7. The method of claim 1, wherein the machine learning model is obtained by:

acquiring a training sample set, wherein the training sample set comprises historical audio data and historical mouth shape control parameters corresponding to the audio data;

determining historical audio features corresponding to the historical mouth shape control parameters based on the historical audio data, and using the historical audio features as input data; determining output data or reference criteria based on the historical mouth shape control parameters;

an initial machine learning model is trained using the input data and corresponding output data and/or reference criteria.

8. The method of claim 1, further comprising:

and outputting the mouth shape control parameters.

9. A system for predicting a profile control parameter, the system comprising:

the audio data module is used for acquiring audio data;

a mouth shape control parameter determination module for determining mouth shape control parameters based on at least the audio data and the machine learning model;

wherein the mouth shape control parameter is capable of reflecting at least a mouth shape of an animated character corresponding to the audio data.

10. The system of claim 9, wherein the mouth shape control parameters comprise one or more of mouth angle control parameters, lip control parameters, chin control parameters, and jaw control parameters.

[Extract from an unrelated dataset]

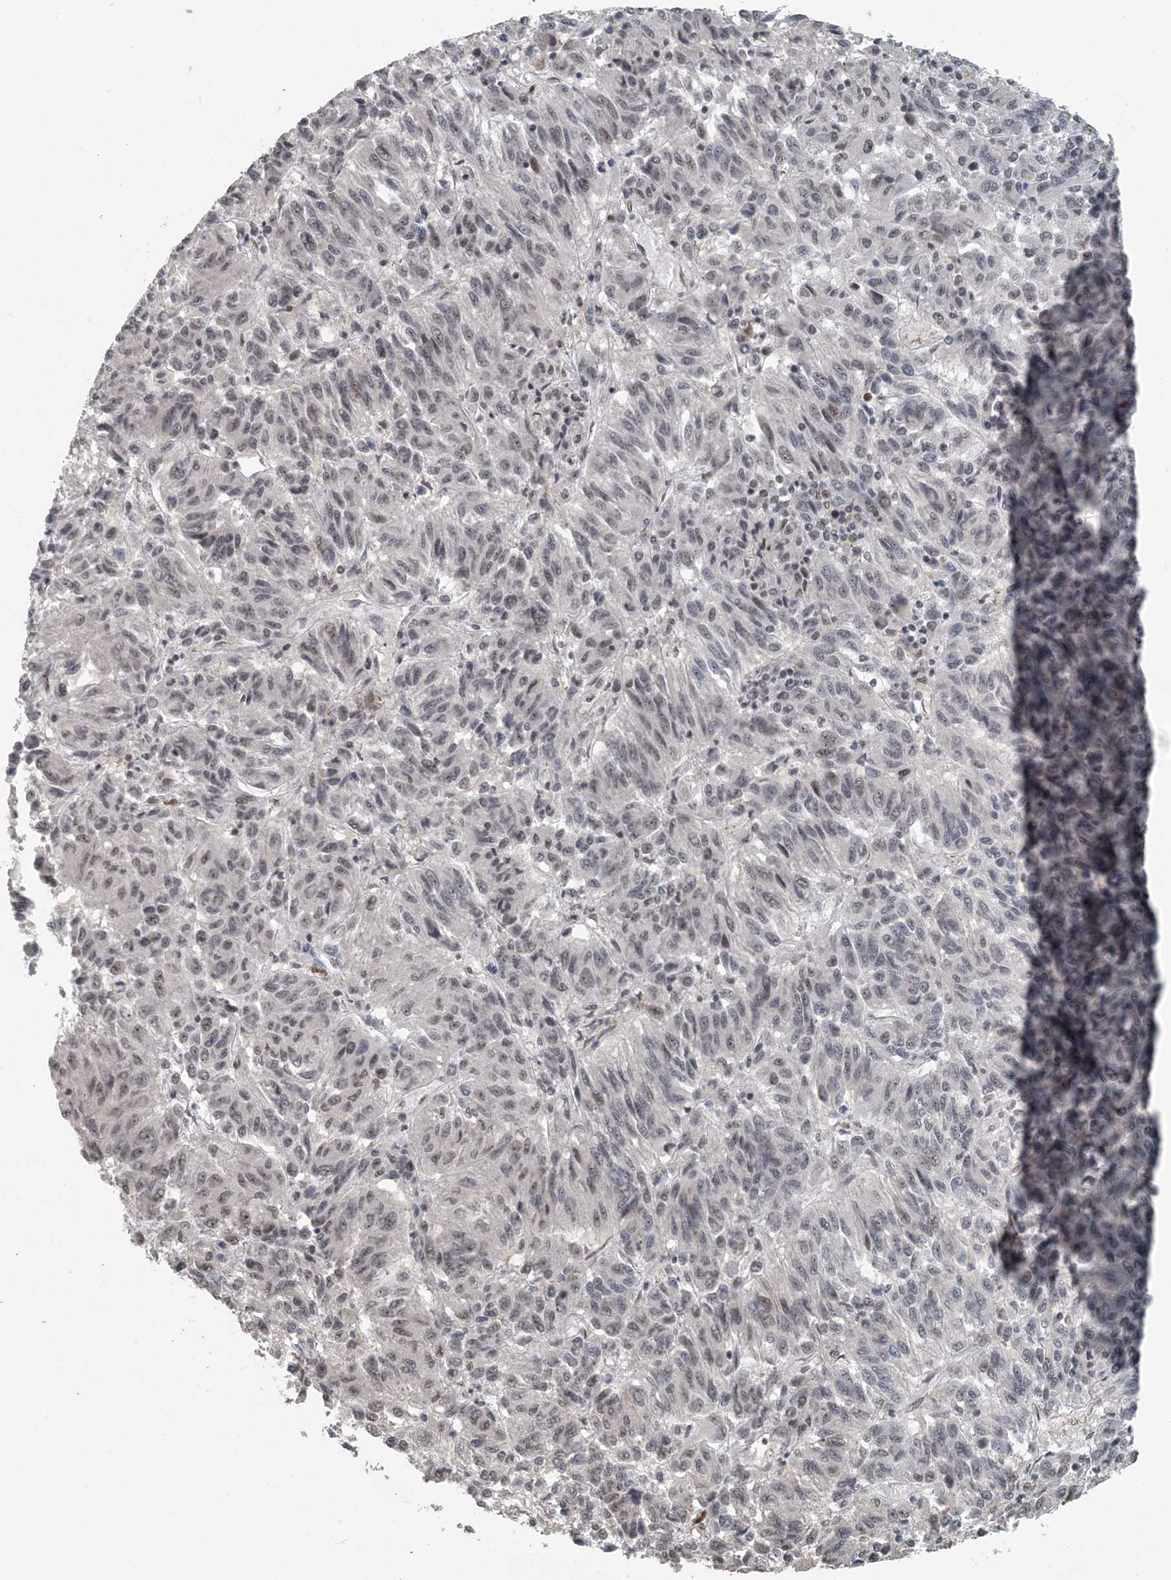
{"staining": {"intensity": "negative", "quantity": "none", "location": "none"}, "tissue": "melanoma", "cell_type": "Tumor cells", "image_type": "cancer", "snomed": [{"axis": "morphology", "description": "Malignant melanoma, Metastatic site"}, {"axis": "topography", "description": "Lung"}], "caption": "IHC of malignant melanoma (metastatic site) shows no staining in tumor cells.", "gene": "MBD2", "patient": {"sex": "male", "age": 64}}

11. The system of claim 9, wherein the die control parameter determination module is further configured to:

12. The system of claim 11, further comprising an animation frame number obtaining module for obtaining an animation frame number corresponding to the audio data;

13. The system of claim 9, wherein the die control parameter determination module is further configured to:

determining a target audio unit based on the audio data;

14. The system of claim 9, wherein the die control parameter determination module is further configured to:

15. The system of claim 9, comprising a training module to:

an initial machine learning model is trained using the input data and corresponding output data or reference criteria.

16. The system of claim 9, further comprising an output module for outputting the mouth shape control parameter.

17. An apparatus for predicting a mouth shape control parameter, comprising a processor, wherein the processor is configured to perform the method for predicting a mouth shape control parameter according to any one of claims 1 to 8.

18. A computer-readable storage medium storing computer instructions which, when read by a computer, cause the computer to perform the method of predicting a mouth shape control parameter according to any one of claims 1 to 8.